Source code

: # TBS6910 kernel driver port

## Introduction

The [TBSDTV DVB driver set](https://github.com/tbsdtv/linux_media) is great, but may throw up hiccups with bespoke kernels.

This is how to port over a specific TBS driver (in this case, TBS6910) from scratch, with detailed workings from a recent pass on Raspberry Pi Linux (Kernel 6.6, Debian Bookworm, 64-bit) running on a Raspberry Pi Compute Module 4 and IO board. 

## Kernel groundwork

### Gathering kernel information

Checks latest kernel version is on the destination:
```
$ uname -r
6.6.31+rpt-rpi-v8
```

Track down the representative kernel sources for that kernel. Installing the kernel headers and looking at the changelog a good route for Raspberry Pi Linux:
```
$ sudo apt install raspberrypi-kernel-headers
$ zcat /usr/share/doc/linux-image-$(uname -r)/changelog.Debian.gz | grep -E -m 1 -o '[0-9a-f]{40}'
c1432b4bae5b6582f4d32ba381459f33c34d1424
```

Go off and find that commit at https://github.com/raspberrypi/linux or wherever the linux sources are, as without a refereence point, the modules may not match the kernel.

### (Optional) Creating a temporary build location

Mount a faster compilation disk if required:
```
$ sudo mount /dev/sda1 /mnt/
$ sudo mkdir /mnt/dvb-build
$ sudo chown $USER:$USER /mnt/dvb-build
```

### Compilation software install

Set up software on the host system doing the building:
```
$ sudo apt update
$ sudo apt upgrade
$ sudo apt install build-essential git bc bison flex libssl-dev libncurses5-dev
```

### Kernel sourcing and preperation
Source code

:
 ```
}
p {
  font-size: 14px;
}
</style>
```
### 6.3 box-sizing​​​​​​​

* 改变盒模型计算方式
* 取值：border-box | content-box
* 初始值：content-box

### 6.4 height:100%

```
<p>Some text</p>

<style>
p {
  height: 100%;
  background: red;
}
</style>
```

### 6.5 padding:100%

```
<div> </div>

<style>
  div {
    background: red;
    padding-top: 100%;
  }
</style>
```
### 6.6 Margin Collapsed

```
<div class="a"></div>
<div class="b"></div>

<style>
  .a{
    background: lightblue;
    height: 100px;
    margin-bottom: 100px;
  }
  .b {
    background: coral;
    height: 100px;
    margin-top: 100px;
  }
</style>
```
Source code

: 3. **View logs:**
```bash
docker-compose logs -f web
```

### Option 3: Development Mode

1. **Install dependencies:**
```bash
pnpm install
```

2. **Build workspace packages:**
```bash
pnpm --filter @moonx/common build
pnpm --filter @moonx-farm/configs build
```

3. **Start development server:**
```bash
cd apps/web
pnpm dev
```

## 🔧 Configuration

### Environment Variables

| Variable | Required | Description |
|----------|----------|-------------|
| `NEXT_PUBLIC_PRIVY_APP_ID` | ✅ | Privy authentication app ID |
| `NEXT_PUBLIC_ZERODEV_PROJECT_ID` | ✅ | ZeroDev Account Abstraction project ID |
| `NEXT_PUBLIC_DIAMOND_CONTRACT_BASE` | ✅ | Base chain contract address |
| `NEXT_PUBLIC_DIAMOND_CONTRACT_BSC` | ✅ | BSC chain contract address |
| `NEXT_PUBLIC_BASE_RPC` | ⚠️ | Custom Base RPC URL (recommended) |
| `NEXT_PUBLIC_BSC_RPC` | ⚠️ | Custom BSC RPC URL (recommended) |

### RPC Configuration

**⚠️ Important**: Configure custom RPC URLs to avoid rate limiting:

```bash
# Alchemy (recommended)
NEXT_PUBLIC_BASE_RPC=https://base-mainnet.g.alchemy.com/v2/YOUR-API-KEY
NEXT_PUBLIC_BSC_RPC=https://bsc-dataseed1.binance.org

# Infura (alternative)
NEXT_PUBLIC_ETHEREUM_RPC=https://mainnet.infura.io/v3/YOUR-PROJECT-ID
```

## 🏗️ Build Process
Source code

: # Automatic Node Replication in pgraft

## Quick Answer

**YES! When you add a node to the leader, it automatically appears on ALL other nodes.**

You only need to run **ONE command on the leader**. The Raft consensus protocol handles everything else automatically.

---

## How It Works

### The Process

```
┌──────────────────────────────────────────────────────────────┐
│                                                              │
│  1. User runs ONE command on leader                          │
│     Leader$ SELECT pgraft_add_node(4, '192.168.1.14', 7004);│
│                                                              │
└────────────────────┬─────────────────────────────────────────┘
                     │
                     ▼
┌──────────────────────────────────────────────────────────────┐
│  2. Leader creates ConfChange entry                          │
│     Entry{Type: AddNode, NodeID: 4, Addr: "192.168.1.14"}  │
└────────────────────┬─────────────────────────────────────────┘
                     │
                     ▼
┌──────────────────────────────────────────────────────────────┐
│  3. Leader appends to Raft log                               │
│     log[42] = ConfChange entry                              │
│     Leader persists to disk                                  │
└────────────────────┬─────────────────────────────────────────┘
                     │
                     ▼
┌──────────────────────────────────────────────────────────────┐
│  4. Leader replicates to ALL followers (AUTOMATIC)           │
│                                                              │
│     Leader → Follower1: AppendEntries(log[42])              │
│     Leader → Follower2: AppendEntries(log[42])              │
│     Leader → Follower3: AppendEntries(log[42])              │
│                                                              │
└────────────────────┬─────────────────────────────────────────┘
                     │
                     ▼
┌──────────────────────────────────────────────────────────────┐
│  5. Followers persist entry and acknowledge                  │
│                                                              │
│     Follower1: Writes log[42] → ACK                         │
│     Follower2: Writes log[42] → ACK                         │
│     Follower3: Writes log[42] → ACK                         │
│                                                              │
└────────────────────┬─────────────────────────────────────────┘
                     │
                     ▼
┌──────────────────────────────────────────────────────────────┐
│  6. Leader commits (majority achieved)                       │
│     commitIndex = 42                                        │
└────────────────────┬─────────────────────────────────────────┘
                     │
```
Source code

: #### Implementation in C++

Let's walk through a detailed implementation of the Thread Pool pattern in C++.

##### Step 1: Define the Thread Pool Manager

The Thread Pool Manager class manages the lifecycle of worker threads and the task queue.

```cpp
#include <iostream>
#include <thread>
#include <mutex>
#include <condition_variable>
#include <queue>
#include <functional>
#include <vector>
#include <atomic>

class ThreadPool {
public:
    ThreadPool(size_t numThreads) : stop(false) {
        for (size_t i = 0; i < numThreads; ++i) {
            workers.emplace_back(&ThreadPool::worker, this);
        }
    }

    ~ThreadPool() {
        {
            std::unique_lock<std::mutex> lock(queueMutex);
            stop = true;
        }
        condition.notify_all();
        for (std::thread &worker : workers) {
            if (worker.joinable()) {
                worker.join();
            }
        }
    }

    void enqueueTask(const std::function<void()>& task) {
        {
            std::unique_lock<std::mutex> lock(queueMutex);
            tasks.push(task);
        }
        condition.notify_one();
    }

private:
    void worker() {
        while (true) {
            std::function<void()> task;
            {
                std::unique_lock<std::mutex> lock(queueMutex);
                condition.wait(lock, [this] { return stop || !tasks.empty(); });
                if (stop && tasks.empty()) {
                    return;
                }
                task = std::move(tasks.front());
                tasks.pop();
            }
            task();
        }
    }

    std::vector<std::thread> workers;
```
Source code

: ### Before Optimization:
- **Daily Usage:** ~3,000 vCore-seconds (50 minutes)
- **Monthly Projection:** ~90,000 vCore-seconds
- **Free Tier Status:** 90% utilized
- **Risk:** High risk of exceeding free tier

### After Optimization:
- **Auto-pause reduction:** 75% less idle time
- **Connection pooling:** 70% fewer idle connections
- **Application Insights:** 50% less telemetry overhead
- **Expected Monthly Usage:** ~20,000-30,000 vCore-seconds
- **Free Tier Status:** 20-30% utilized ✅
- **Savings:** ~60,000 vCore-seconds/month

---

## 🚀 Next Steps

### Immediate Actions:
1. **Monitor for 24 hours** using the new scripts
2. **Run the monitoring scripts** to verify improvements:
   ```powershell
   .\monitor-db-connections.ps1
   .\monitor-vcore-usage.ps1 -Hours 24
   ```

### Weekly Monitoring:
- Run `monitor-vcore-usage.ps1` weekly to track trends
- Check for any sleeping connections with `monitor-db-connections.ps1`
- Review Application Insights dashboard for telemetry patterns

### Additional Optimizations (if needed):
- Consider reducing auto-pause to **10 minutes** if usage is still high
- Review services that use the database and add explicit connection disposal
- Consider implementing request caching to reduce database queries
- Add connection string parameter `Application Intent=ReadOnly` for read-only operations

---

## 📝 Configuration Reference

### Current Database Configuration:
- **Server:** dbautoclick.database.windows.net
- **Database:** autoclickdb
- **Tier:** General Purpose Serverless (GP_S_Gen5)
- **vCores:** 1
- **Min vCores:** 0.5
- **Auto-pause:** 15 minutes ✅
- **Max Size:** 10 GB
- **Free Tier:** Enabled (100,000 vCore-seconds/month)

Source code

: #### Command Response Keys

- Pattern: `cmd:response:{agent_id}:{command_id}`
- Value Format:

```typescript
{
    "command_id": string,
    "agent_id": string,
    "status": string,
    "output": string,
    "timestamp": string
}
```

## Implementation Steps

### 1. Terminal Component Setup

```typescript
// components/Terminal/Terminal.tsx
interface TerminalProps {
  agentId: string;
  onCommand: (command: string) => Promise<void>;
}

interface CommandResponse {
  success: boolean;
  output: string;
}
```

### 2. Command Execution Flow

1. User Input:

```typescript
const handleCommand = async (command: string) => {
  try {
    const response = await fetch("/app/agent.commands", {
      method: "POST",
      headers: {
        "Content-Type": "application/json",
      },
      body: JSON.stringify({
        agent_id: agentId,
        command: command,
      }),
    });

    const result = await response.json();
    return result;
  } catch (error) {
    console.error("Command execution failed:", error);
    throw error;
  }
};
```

..............................

# Directions for this task
Please go through the data above and copy each line that has the word "sources".

# Exercise result
Track down the representative kernel sources for that kernel. Installing the kernel headers and looking at the changelog a good route for Raspberry Pi Linux:
Go off and find that commit at https://github.com/raspberrypi/linux or wherever the linux sources are, as without a refereence point, the modules may not match the kernel.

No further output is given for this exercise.